### Extrait du texte

******************************

Des nouvelles de Youn Sun Nah
Youn Sun Nah a très gentiment répondu à nos questions :
Votre album Lento est souvent considéré comme le troisième
volet d’une trilogie.
J’ai fait huit albums et il y a des albums qui sont uniquement
sortis en Asie et des albums qui sont sortis en France ou en Europe. Mais
depuis que je suis chez Act, un label allemand, je joue toujours avec les mêmes
musiciens, il y a toujours Ulf Wakenius, un guitariste suédois et un bassiste
suédois. On avait enregistré à Götteborg en Suède avec un percussionniste français.
Comme j’ai, un peu par hasard, travaillé avec les mêmes musiciens sur trois
albums de suite, les gens ont appelé ça la trilogie. Souvent on change de
musiciens, quand on change de projet, mais je voulais garder les musiciens. Il
y a une sorte de permanence : mêmes musiciens, même studio
d’enregistrement, même équipe. Le prochain album, je ne sais pas comment ça va
être.
Que signifie pour
vous que cet album soit la meilleure vente des cd de jazz ?
J’ai beaucoup de chance. Je ne m’imaginais pas du tout me
retrouver là. Je dois beaucoup à la France, aux gens. Ils me donnent beaucoup
d’amour ; du coup j’essaie de donner le maximum possible. Je pense que ce
sont plutôt les gens qui viennent me voir qui achètent l’album.
Dans ce projet, Lento, que vous allez jouer à Souillac, vous avez
glissé des compositeurs que nous n’aurions peut-être pas attendus :
Scriabine, Tom Waits. Votre album est très éclectique.
Quand j’enregistre un album, je n’ai pas vraiment de
concept ; j’enregistre les morceaux que je compose à ce moment-là et je
demande aussi aux musiciens de composer pour moi. C’est toujours sur le moment. J’essaie de ne pas me limiter dans un registre spécial et ce que j’aime dans le
jazz, c’est qu’il est éclectique. Tout devient jazz aussi. Les musiciens avec
qui je joue sont assez ouverts. Quand ils m’ont proposé par exemple Enter Sandman de Metallica, je n’avais
jamais pu imaginer qu’un jour je chanterais Metallica. Ils m’ont appris que
tout est possible. Et puis, j’essaie de chanter des choses qui me plaisent. J’ai
commencé le jazz assez tardivement. J’ai appris à l’école, et avec des
musiciens, que le jazz n’est pas juste une couleur, c’est un tout. J’ai gardé
ça dans ma tête. Quand je suis arrivée en France, je n’avais aucune notion de
jazz. Je n’ai pas vraiment la culture de jazz : je ne suis pas née aux États-Unis ;
je n’avais jamais écouté de jazz jusqu’à l’âge de 25 ans. C’est comme apprendre
un alphabet de A à Z - et Z c’est encore loin. C’est peut-être pour ça que
j’arrive à oser faire ça. Si j’avais un stéréotype de jazz dans ma tête, je
n’oserais pas. Je pense que c’est le jazz actuel. Je joue avec un
musicien suédois qui a joué avec Oscar Peterson, avec des musiciens du mainstream et ce qu’il joue est très
ouvert. Vincent Peirani, l’accordéoniste, joue de tout, de la musique
contemporaine et classique, du jazz, de la world et du flamenco. Je crois que
ce qui me caractérise c’est que je suis curieuse.

******************************

### Données extraites

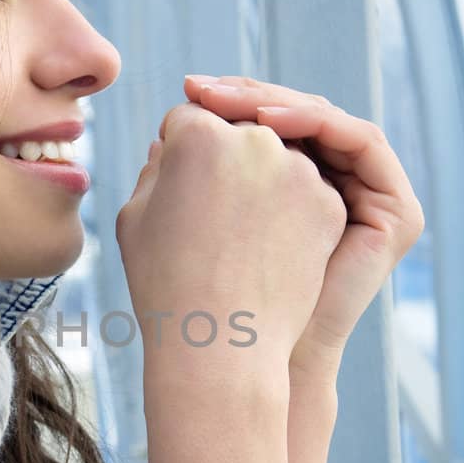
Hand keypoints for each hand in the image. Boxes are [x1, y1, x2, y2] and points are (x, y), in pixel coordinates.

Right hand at [118, 99, 347, 384]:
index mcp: (197, 135)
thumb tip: (172, 145)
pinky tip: (265, 245)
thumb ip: (156, 168)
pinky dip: (287, 208)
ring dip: (258, 179)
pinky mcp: (328, 203)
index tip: (174, 183)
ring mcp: (298, 171)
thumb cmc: (163, 283)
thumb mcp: (135, 218)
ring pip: (275, 157)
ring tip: (235, 233)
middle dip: (222, 155)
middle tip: (208, 203)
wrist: (220, 344)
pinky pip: (304, 189)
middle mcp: (253, 140)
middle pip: (235, 130)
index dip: (178, 147)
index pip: (188, 118)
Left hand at [182, 74, 425, 374]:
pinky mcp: (395, 209)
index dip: (232, 103)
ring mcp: (371, 197)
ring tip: (231, 100)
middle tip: (203, 87)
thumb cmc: (204, 292)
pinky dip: (316, 122)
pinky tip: (270, 121)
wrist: (245, 348)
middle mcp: (337, 189)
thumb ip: (185, 175)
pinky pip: (360, 139)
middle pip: (299, 117)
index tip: (189, 91)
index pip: (271, 124)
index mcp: (293, 190)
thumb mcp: (188, 216)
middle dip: (250, 96)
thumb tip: (159, 130)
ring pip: (327, 122)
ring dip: (279, 103)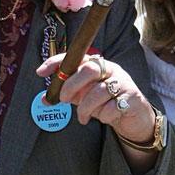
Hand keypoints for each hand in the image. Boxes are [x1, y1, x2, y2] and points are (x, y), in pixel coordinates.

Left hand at [36, 53, 154, 145]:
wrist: (134, 116)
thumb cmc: (106, 102)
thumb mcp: (84, 96)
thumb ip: (68, 94)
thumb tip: (45, 99)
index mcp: (99, 64)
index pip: (77, 57)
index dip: (58, 62)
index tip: (41, 72)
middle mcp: (111, 70)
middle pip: (90, 69)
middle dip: (72, 85)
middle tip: (64, 100)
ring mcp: (124, 83)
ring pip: (99, 91)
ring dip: (86, 108)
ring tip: (83, 117)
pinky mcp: (132, 99)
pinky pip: (112, 108)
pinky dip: (103, 116)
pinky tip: (104, 117)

******************************

### Activités proposées
a - Répondez brièvement aux questions suivantes à partir de l'entretien avec Youn Sun Nah.
(i) Combien d'albums Youn Sun Nah déclare-t-elle avoir faits ?
(ii) Jusqu'à quel âge n'avait-elle jamais écouté de jazz ?
(iii) De quel instrument joue Vincent Peirani ?
b - Reproduisez fidèlement le passage de l'entretien avec Youn Sun Nah situé entre « Comme j’ai, un » et « cd de jazz ? », ces deux segments inclus.

### Corrigé de l'exercice
a -
(i) Huit albums.
(ii) Jusqu'à l'âge de 25 ans.
(iii) De l'accordéon.

b -
Comme j’ai, un peu par hasard, travaillé avec les mêmes musiciens sur trois
albums de suite, les gens ont appelé ça la trilogie. Souvent on change de
musiciens, quand on change de projet, mais je voulais garder les musiciens. Il
y a une sorte de permanence : mêmes musiciens, même studio
d’enregistrement, même équipe. Le prochain album, je ne sais pas comment ça va
être.
Que signifie pour
vous que cet album soit la meilleure vente des cd de jazz ?